HILO >> Scientists on the Big Island are monitoring increased activity surrounding Mauna Loa volcano.

The Hawaiian Volcano Observatory is closely monitoring Mauna Loa because conditions have risen to levels comparable to a more active period between 2014 and 2017, The Hawaii Tribune-Herald reported Sunday.

It is too early to predict possible outcomes of Mauna Loa’s activity, according to Tina Neal, the observatory’s scientist-in-charge.

“An eruption could be anywhere from months to years away,” Neal said. “But we do know that it’s not days or weeks away.”

There have been increased earthquakes and ground deformation around Mauna Loa’s summit, she said.

Earthquakes on Mauna Loa dropped to fewer than five a week in early 2018, but there have been up to 90 earthquakes weekly since August, with most considered mild at magnitude 2.0 or less on the Richter scale, Neal said.
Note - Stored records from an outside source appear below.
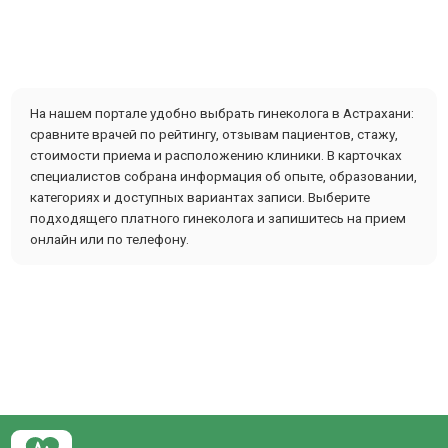
На нашем портале удобно выбрать гинеколога в Астрахани:
сравните врачей по рейтингу, отзывам пациентов, стажу,
стоимости приема и расположению клиники. В карточках
специалистов собрана информация об опыте, образовании,
категориях и доступных вариантах записи. Выберите
подходящего платного гинеколога и запишитесь на прием
онлайн или по телефону.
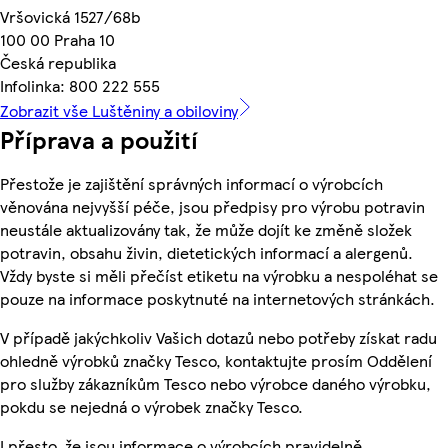
Vršovická 1527/68b
100 00 Praha 10
Česká republika
Infolinka: 800 222 555
Zobrazit vše Luštěniny a obiloviny
Příprava a použití
Přestože je zajištění správných informací o výrobcích
věnována nejvyšší péče, jsou předpisy pro výrobu potravin
neustále aktualizovány tak, že může dojít ke změně složek
potravin, obsahu živin, dietetických informací a alergenů.
Vždy byste si měli přečíst etiketu na výrobku a nespoléhat se
pouze na informace poskytnuté na internetových stránkách.
V případě jakýchkoliv Vašich dotazů nebo potřeby získat radu
ohledně výrobků značky Tesco, kontaktujte prosím Oddělení
pro služby zákazníkům Tesco nebo výrobce daného výrobku,
pokdu se nejedná o výrobek značky Tesco.
I přesto, že jsou informace o výrobcích pravidelně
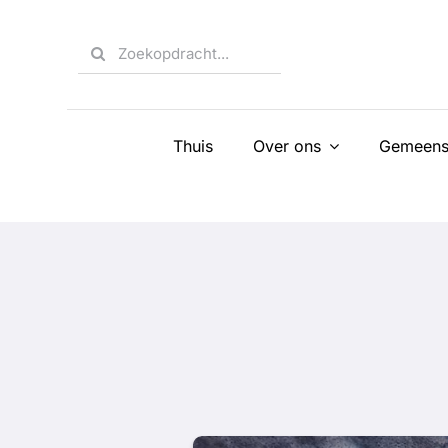
Skip
to
Search
content
for:
Thuis
Over ons
Gemeens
Gas monitoring equipment at Mauna Loa’s summit has not detected any emerging fumes, she said.

“The most important thing is that there is no cause for alarm,” Neal said.

A Kilauea Volcano eruption last year destroyed more than 700 homes from May through August. Kilauea’s current alert status is “Normal.”

The Kilauea eruption came shortly after a decrease in volcanic activity at Mauna Loa, but Neal said there is no “perfect correlation” between the volcanoes indicating one always becomes active as the other falls silent.

However, there is some geological basis to suggest a pattern, and Mauna Loa’s increased activity “would test that hypothesis,” Neal said.